Being intelligent is only one step into solving difficult problems. It's a start, but not necessary, either. What's more important is being able to connect between your varied experiences and what you have read/learned over the years to think about something in a new way. Maybe this is what intelligence is, but I think it's more like being CLEVER. No matter how smart you are, if you don't have experience, you can't draw from them. Also, going through the process of doing ANYTHING improves how you will approach another problem in the future. Great experimentalists have figured out how to plan, build, and flat-out do science - the ones that win the Nobel these days are the ones that figure out how to apply varied experiences to solve/invetigate established problems in a new way. These guys are almost never the pure whiz kids, BTW, contray to what many think.

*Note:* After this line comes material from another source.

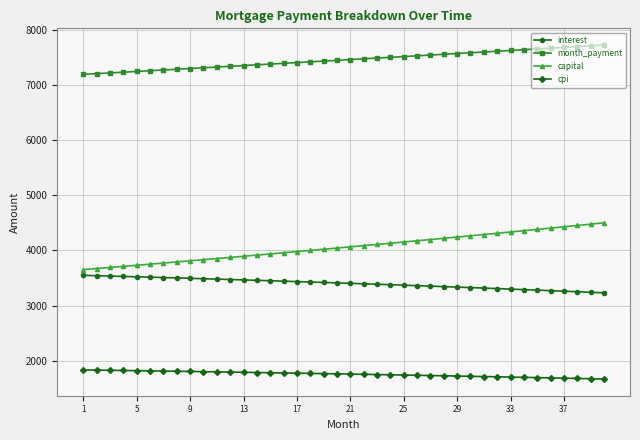

What is the sum of all capital values?

162518.3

suzzer99 09-11-2007 08:00 PM

Re: Thoughts on aging\'s effect on learning and intelligence
 
JA, I agree with everything you're saying. What I'm interested in is remarkable genius. My point was that just like no one will ever set a world record the 100m dash at age 40, no one will ever come up with the special theory of relativity out of the blue, or helio-centric theory, or AC current, or the theory of gravity - at 40. Maybe this is wrong, but history seems to bear it out.

garcia1000 09-11-2007 10:23 PM

Re: Thoughts on aging\'s effect on learning and intelligence
 
http://en.wikipedia.org/wiki/Wason_selection_task

Wason designed this when he was 42.

Maybe it is not as big a deal as special theory of relativity, but I think it's pretty big!